* Dataset content *

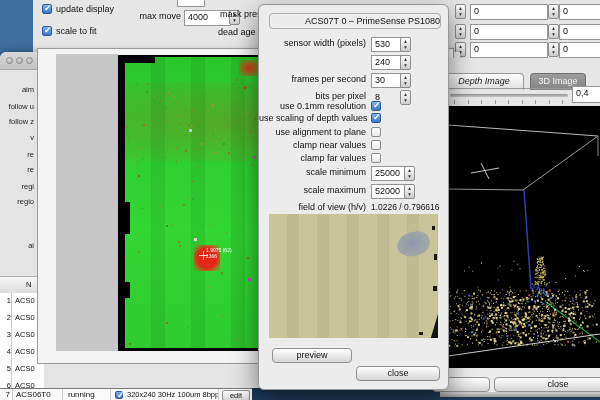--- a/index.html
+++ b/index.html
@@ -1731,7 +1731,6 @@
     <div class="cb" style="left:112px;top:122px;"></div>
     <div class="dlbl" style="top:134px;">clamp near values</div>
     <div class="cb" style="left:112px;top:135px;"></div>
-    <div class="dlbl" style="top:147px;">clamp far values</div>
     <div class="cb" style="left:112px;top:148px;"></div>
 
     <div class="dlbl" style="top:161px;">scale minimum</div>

==

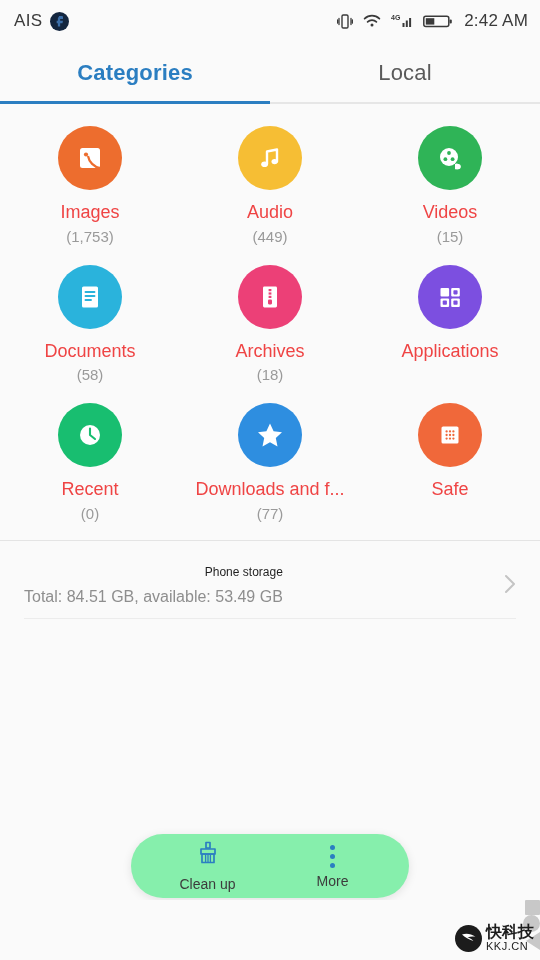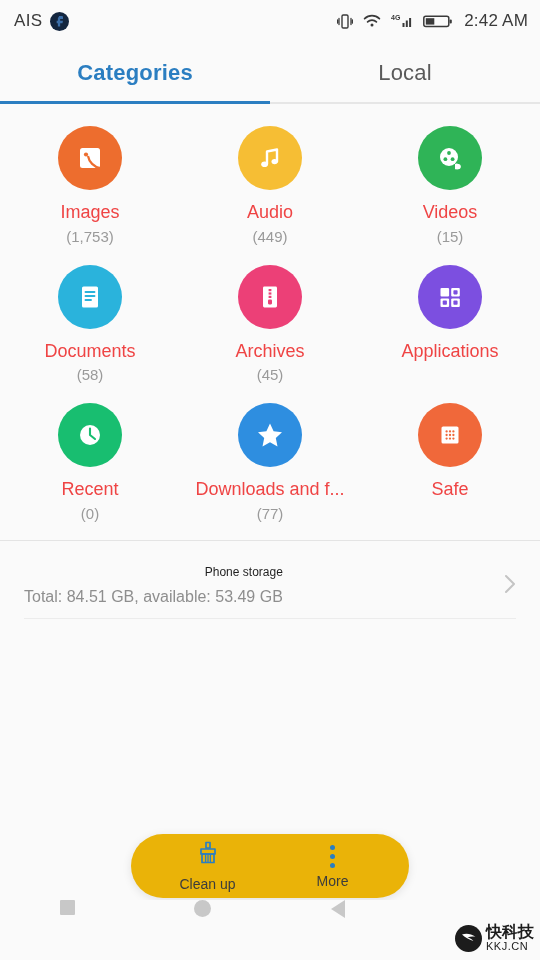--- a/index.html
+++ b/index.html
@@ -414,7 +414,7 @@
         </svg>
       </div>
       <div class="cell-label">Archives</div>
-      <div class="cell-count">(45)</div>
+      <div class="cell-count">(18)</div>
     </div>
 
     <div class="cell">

* What is expected *
Please show all lines from the entries that contain the word "count".

* Output *
-      <div class="cell-count">(45)</div>
+      <div class="cell-count">(18)</div>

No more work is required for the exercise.